EXERCISE BRIEF: Pick up the passage about Fall Out Boy's career and its work with Butch Walker, and carry it on after its last sentence.

EXTRACT PROVIDED:
BEGIN
A crossover from message boards to MTV with second album From Under the Cork Tree in spring 2003 was unexpected and felt immediate; a Jay-Z appearance kicked off their following album Infinity on High two years later as the first of many unexpected collaborations (a list that would, in time, go on to include Elvis Costello, Courtney Love, and Lil Wayne, among many others). Babyface also made an appearance on that album, but it was Butch Walker’s presence that most definitively helped shape the band’s trajectory. Having experienced the rise and fall of instant stardom with his own pop-rock group Marvelous 3 before transitioning to a career as a powerful pop producer and songwriter, Walker solidified Fall Out Boy’s transition from Chicago grit to California polish. Credited with production on only one song, “Don’t You Know Who I Think I Am?” Walker would foster bigger risks and relationships for the band. He would introduce them to Ryan Adams, leading eventually to their latest surprise—their second release in six months—Pax Am Days.
END
DATA SHOWN:
BEGIN
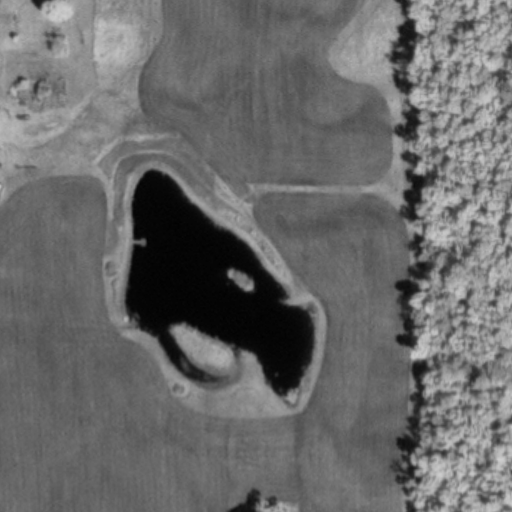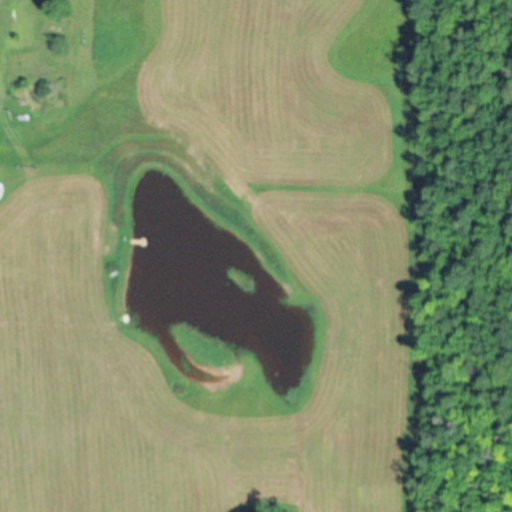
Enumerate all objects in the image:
building: (29, 60)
END
ANSWER BELOW:
At just thirteen minutes, the eight-song, west-coast-hardcore-influenced EP is far from a game changer, something early reviews have been quick to indicate. But as with every Fall Out Boy release, it’s a necessary part of their chronicle. When word first got out that the band had spent time recording punk songs with notorious metalhead Adams, first thoughts assumed a return to the grit of Take This to Your Grave. That didn’t happen. In true Fall Out Boy fashion, the band opted to release an album that didn’t just pre-date their debut, but one that went back a decade or two further.

“I think that, growing up, we grew up fans of people like Bob Dylan doing whatever he wanted,” says bassist and lyricist Pete Wentz over the phone from home in L.A. only a day before heading to Indonesia for the band’s current Save Rock and Roll tour. “If he felt like he wanted to go up state and record with The Band, he’d go and do that. Or Metallica covering punk rock songs. You grow up with people that you look up to doing that, and I think that kind of spontaneity is lacking in today’s pop music.

“At some point, we just wanted to do something that was just for fun,” Wentz continues. “That’s the only reason we did it. There’s no real intention behind it as far as impressing anyone or getting it on the radio or anything like that.”

Pax Am Days could be seen as “an alternate reality of what Fall Out Boy could have been,” says Wentz, joking that it’s “noise for the sake of noise” before distinguishing its California sound from the band’s roots in Chicago hardcore. But it isn’t so much about quality as it is timing, and it works as a fitting denouement to the climactic Save Rock and Roll.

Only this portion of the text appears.